Johnson and Post did not respond to multiple requests for comment. When reached Friday morning, Daniels hung up the phone.

Conferences used for model legislation

National conservative policy priorities presented at conferences find their way into state legislation across the country, according to Emily Baer, an assistant political science professor at the University of New Hampshire.

Conference organizers provide model legislation ready for lawmakers to introduce when they get back to their home states, which may or may not have the kind of problems the legislation is aimed at solving, Baer noted.

For organizers and elected officials, “model legislation is an incredibly effective way to act on your mutually held policy goals,” she said. “On their own, legislators are not provided with a lot of resources to research and write legislation.”

In a 2021 news release, Young Americans for Liberty took credit for a right-to-work law that passed the N.H. Senate, and, in an undated post on its website, advocated for school choice in New Hampshire. A 2022 commentary in N.H. Journal by Daniel Stuart, the Hazlitt action director for the organization, states that “YAL believes that we can continue to enact tax cuts, limit regulation even further, expand Education Freedom Accounts, and ... finally pass right to work in New Hampshire.”

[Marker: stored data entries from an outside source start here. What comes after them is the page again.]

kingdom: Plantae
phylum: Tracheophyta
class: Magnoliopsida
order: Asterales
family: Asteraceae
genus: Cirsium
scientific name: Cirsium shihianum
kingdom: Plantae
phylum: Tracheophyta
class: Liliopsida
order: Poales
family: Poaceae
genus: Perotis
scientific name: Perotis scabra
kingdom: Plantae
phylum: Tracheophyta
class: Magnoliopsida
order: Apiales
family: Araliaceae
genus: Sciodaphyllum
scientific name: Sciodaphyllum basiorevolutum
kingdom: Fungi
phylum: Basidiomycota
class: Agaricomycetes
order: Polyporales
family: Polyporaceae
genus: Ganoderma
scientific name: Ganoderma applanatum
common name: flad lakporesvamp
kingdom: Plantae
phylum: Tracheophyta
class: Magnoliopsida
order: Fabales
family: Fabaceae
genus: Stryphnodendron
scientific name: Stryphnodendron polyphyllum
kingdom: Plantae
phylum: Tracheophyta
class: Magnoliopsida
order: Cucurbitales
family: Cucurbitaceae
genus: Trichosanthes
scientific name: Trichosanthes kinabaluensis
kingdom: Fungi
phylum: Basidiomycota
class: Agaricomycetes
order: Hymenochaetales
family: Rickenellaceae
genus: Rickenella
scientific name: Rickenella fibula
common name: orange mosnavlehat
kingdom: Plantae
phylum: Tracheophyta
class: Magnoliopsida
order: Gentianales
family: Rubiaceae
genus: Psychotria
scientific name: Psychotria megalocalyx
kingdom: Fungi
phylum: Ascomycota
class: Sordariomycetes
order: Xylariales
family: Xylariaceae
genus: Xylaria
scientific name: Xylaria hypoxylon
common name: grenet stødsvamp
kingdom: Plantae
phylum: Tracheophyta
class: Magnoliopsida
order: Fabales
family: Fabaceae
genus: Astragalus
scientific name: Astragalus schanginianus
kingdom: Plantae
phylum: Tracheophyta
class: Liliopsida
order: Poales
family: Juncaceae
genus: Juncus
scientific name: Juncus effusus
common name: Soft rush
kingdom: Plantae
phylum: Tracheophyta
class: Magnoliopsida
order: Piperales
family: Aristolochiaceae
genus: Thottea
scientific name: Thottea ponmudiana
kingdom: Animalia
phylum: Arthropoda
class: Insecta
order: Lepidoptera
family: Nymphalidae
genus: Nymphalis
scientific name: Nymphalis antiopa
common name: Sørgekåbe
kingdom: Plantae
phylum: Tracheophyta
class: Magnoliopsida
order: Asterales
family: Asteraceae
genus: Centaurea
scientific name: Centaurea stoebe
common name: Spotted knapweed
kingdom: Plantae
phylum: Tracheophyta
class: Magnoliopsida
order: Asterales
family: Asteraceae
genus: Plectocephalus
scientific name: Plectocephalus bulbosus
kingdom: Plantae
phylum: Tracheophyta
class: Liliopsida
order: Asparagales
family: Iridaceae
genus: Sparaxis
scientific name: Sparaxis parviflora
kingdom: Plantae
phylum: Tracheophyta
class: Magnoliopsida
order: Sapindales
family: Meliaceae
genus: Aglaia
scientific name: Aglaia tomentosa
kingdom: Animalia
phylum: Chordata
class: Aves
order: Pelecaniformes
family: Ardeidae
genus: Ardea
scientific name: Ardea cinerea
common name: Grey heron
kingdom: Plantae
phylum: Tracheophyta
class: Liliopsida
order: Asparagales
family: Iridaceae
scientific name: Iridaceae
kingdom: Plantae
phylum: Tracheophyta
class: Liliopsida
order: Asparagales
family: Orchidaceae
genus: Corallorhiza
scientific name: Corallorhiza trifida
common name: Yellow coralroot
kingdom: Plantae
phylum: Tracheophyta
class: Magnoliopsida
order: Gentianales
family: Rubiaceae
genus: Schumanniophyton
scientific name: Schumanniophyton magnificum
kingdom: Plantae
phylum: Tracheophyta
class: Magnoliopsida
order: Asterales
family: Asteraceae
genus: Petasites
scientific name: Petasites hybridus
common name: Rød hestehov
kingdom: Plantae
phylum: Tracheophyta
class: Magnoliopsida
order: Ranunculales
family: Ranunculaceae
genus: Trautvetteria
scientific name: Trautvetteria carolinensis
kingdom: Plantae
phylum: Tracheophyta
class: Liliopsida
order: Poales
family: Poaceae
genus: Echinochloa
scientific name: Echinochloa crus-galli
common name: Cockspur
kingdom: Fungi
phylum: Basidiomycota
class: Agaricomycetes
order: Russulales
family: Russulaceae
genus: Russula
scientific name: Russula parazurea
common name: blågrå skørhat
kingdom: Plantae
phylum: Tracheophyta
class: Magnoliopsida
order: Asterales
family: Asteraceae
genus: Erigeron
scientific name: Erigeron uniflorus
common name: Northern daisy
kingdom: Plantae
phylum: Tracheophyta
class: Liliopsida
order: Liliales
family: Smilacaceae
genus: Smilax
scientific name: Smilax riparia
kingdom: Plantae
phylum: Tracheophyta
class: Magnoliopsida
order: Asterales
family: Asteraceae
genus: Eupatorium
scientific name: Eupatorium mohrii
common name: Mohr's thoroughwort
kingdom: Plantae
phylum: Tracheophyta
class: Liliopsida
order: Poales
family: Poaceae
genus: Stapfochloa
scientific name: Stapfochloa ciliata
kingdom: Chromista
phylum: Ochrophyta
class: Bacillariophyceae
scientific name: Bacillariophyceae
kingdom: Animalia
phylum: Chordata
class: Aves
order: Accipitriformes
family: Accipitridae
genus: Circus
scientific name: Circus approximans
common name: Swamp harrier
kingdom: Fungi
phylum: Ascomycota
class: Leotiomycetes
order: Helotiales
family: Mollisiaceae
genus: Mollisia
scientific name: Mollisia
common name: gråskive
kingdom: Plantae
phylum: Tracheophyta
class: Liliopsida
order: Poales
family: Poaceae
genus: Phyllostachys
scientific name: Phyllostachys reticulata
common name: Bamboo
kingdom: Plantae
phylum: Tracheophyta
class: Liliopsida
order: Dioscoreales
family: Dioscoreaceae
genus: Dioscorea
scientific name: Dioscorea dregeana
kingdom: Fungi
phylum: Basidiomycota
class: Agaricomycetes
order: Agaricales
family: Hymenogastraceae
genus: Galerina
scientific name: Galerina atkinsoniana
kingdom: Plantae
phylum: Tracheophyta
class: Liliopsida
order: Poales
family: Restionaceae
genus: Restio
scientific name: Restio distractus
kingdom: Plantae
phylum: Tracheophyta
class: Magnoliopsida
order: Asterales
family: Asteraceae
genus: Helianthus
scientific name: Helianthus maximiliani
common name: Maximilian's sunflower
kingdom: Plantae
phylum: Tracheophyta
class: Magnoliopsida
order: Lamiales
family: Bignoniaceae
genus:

At the 2022 conference, Rep. Layon is briefly featured in a YouTube video posted by the organization discussing New Hampshire’s Education Freedom Accounts, also known as school vouchers.

A bill passed by the N.H. Legislature in 2021 created the Education Freedom Accounts program, which provides state money to parents to defray some of the costs of sending their children to private, religious and home schools.

Supporters say this provides important educational opportunities for children, while opponents say it siphons money from public schools.

“I ended up on the education committee, and we actually were getting through school choice,” Layon said in the video, “getting education savings accounts approved.”

Baer, the assistant political science professor at UNH, said national conservative organizations have proven adept at driving issues in a number of states.

“The emphasis on model legislation has for the most part been more of a conservative strategy across the board,” Baer said. “Republicans have had more of a focus on state legislatures, and Democrats have been playing catch-up.”